To manage the risk, the global society clearly needs a legal framework, together with appropriate and effective law enforcement agencies. There’s little question that law enforcement agencies have developed increasing expertise in dealing with hi-tech crime during the last decade, including joint policing operations across national borders. This must be further developed if we are to deal effectively with cybercrime. In particular, the extension of international legislation beyond developed countries, and the development of a ‘cyber-Interpol’ to pursue criminals across geo-political borders would contribute greatly to the fight against cybercrime.

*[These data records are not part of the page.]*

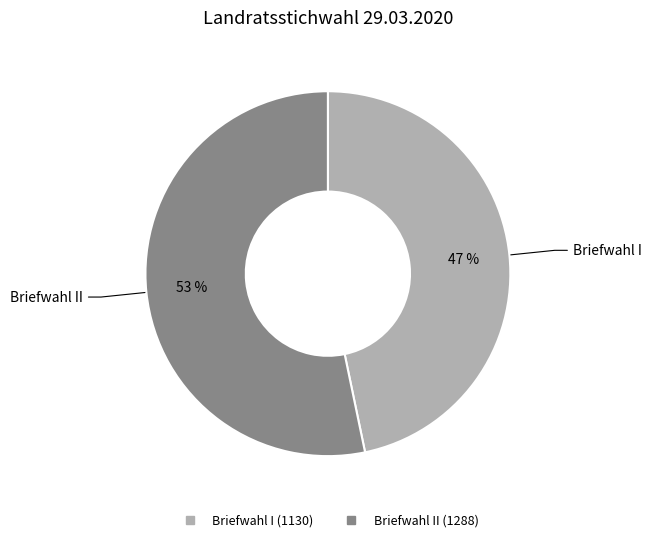

To the nearest percent, what is the average slice percentage?

50%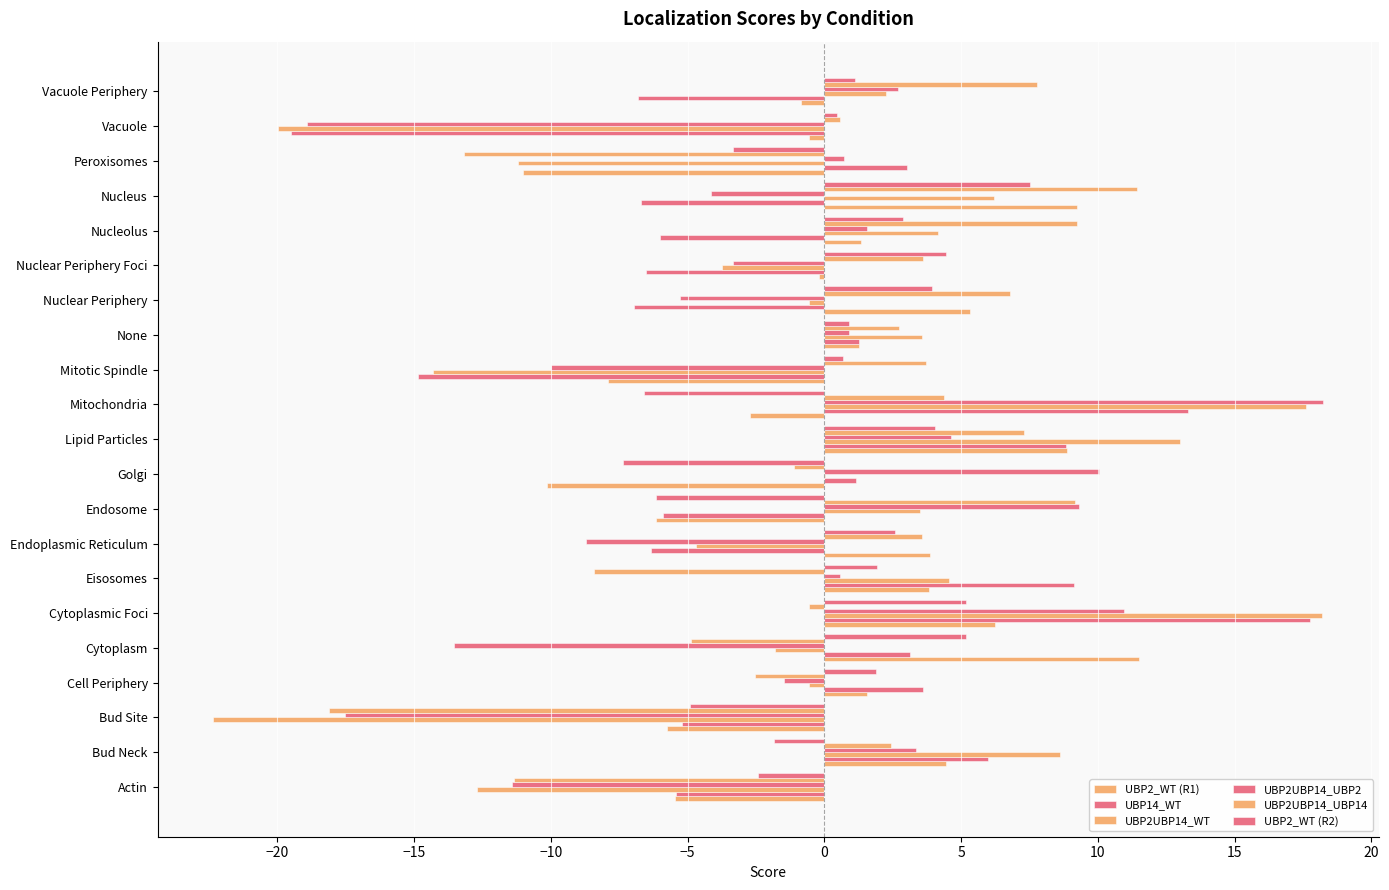

What is the maximum value shown in the chart?

18.2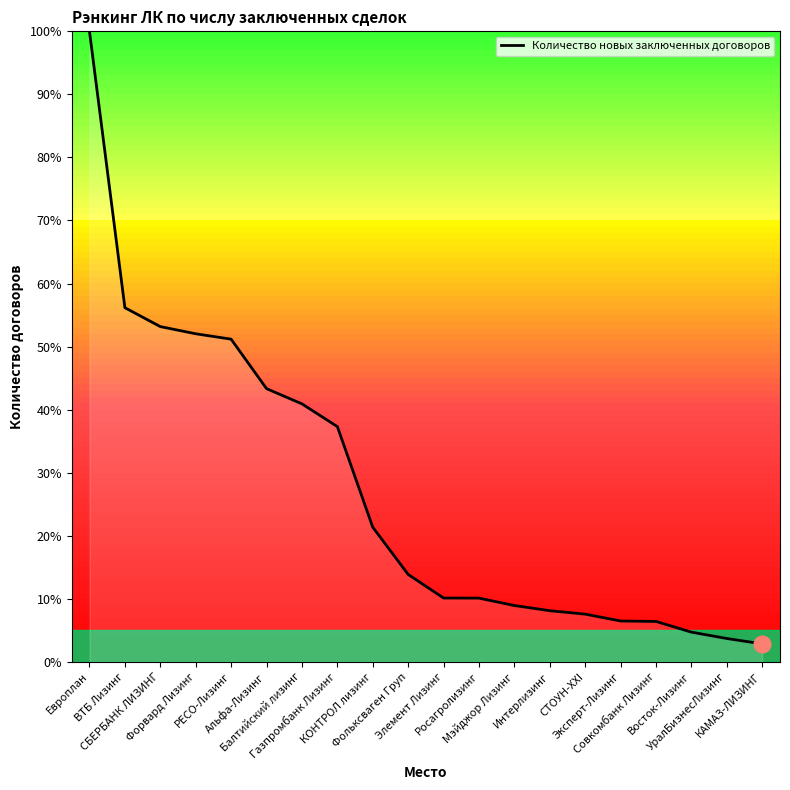

What is the greatest value displayed?

100.0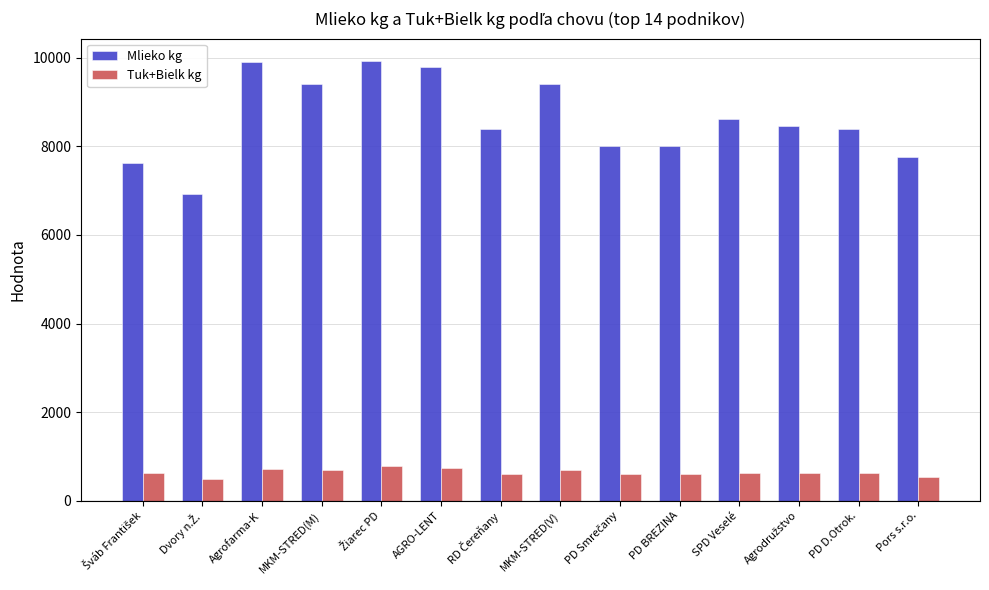

What is the label of the 12th bar from the right?

Agrofarma-K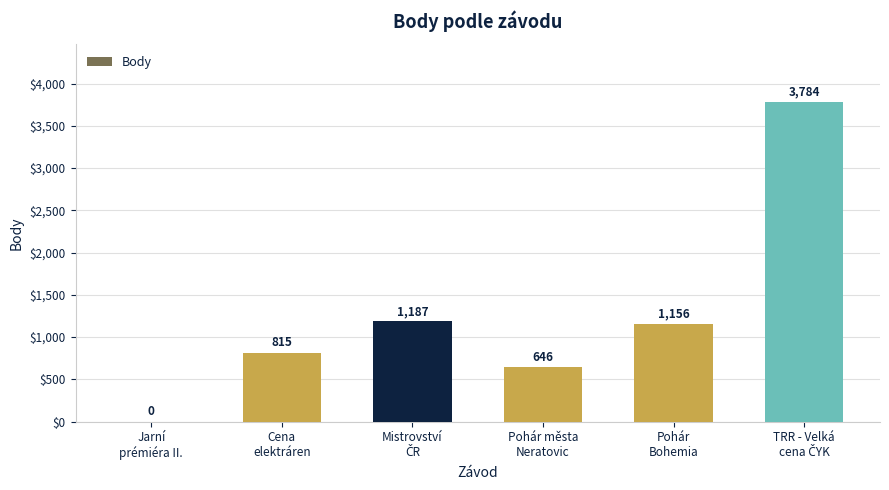

What is the change in value from Jarní
prémiéra II. to Pohár města
Neratovic?

+646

Law enforcement, however, is only part of the solution. We also need to ensure that individuals and businesses understand the risks and have the knowledge and tools to minimise their exposure to cybercrime. This is particularly important for individuals who are often technically inexperienced and have little understanding of the potential problems associated with online shopping, Internet banking and social networking. This problem is exacerbated by the growing number of people accessing the Internet for the first time. Society must find imaginative and varied ways of raising public awareness about cybercrime and about methods which can be used to mitigate the risks.
The ‘information super-highway’ is no different to any other public road. We need well-designed roads, safe cars, clear signs and competent drivers. In other words, we need a blend of appropriate legislation, effective policing and public awareness.
This paper has been prepared by Kaspersky Lab for information purposes only and is not, nor is it intended to be, legal advice. This information is not intended to constitute, and receipt of it does not constitute, a contract for legal advice or the establishment of a solicitor-client relationship.